B) Though it takes some effort, there are many things about fundraising which are rewarding, once you get on with it. At its very simplest, if your precious son or daughter has just been nursed over many painful months back to good health, many families and their communities will be delighted to get the chance to celebrate and thank by raising funds to help future young patients.
After a challenging and highly eventful year Louise came back to the Annual Lectures in 2014 to tell us how she got on. This is one of the most inspiring fundraising stories I have ever heard. If you missed it, here are six key learning points I took from what she told us:
- Commit! She made a decision. Even though she did not yet know how to solve the problem, she dared herself to commit to it. One way she convinced herself she had no option was she asked herself these two questions – ‘if not now, then when?’ and ‘if not me, then who?’
- Focus. She focussed on building relationships with a few key influencers. She realised that she would not be able to influence everyone, but that a handful of colleagues were disproportionately powerful in relation to influencing large numbers of people. Two of Louise’s key influencers were the Chief Officer of Nursing and the Director of the Estates. Who would your equivalents be, and how could you build those few relationships?

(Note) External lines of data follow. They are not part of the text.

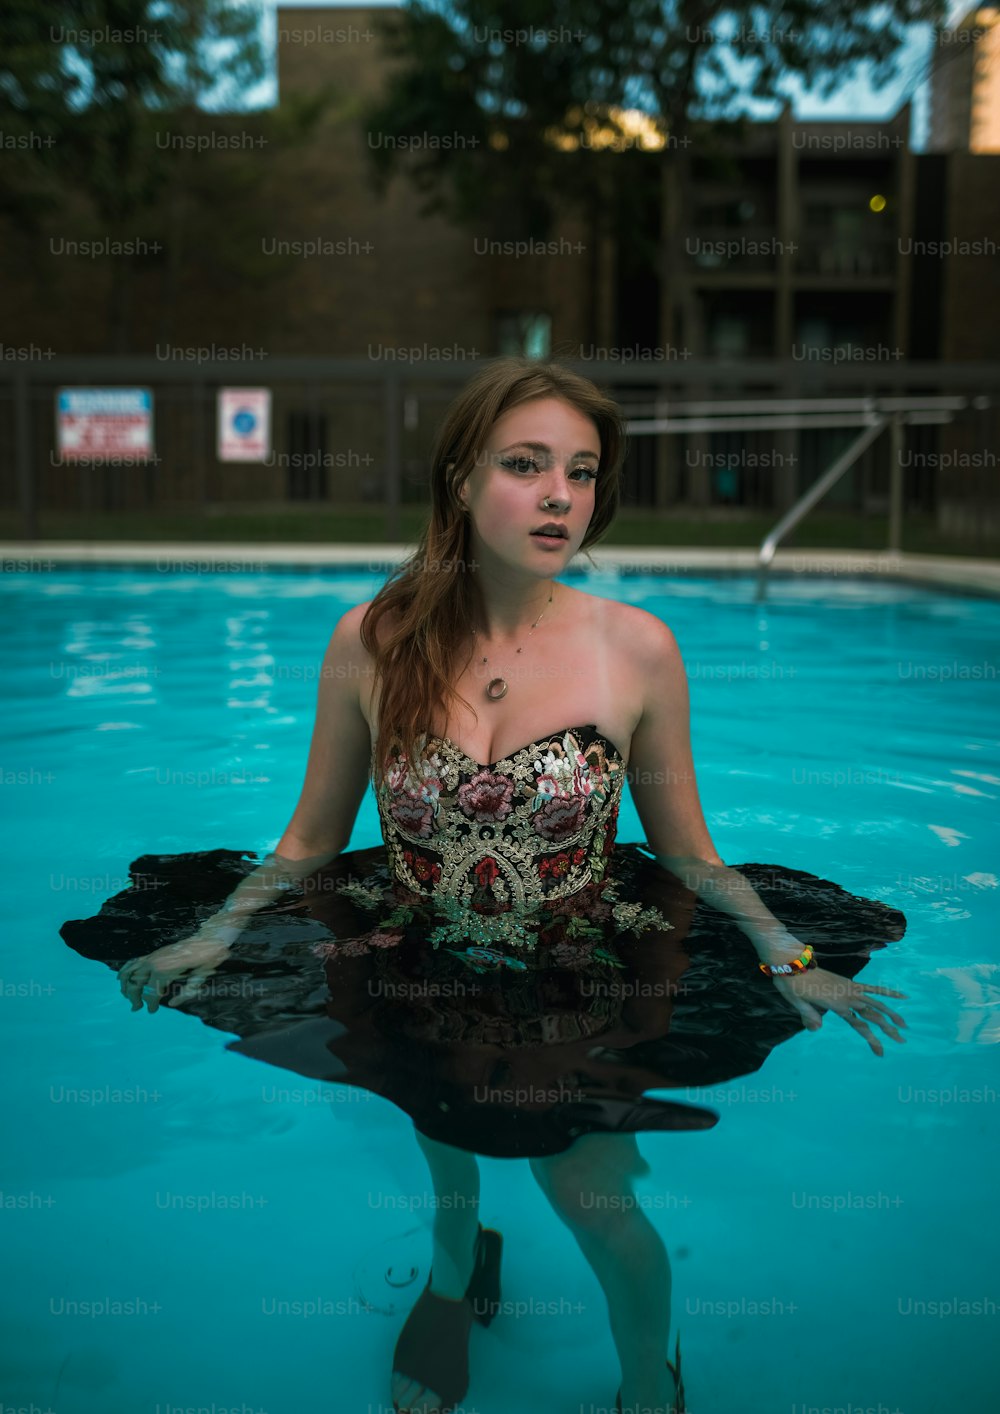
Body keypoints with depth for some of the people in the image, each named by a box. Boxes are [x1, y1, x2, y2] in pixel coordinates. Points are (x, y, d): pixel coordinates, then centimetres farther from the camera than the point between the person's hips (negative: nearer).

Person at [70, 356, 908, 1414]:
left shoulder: (638, 648, -12)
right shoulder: (373, 641, -11)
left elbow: (688, 855, -3)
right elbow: (311, 839, 0)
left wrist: (791, 959, -15)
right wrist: (215, 935, -12)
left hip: (583, 989, -1)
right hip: (416, 976, 2)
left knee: (593, 1196, -8)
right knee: (446, 1177, 16)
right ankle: (458, 1277, 58)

- Understand. She sought to understand the needs and wants of these key influencers, and ask how she could help them. One idea she came up with was an apprenticeship within Estates, which would help solve a couple of the challenges they were facing.
- Small YESes. She sought small, relatively easy victories first, then built momentum. The Donations Office was hidden deep in a far-flung corner of the hospital. Because it was hard to find, it received only 40 visits per week. Louise knew she needed a more visible, physical presence, and secured permission for a temporary, pop-up Christmas merchandise/fundraising shop in the entrance to the hospital. This was so successful that when some permanent space near main entrance of the hospital became available, she was able to make a strong pitch to use it for fundraising, citing the success of the ‘test shop’.
- Positioning. She and her team used language and branding to convey that fundraising is easy and fun. The new space near the entrance was not to be called the drab, confusing Donations Office, but instead, the Fundraising Hub. It offers fundraising advice as well as selling merchandise. The old Office had received 40 visitors per week. The new Hub has received a staggering 29,000 visitors in its first year!
- Psychology of Influence. She applied Cialdini’s Social Proof principle. A key opportunity was to encourage fundraising for specific wards, because in many ways families identify with their child’s ward as much as with the hospital itself. If you work in a hospital you know how important issues around hygiene control can be, which meant that getting permission for a new fundraising noticeboard in each ward was far from straightforward. So Louise sought permission from the smallest wards first, and then helped them succeed. This meant that people responsible for larger wards, who initially could have been reluctant, now approached her team wanting a noticeboard for their ward.
In addition to increased income through this activity, the point at which Louise knew the culture of her organisation had changed was when the Board decided that fundraising was too important not to be represented at Board level. And so they decided to change Louise’s role from Head of to Director of Fundraising. So she is now involved from the very start in all kinds of Board discussions that affect fundraising.
What ideas does this story give you for embedding fundraising more firmly in the heart of your charity?
And in Louise’s words ‘if not you, then who? If not now, then when?’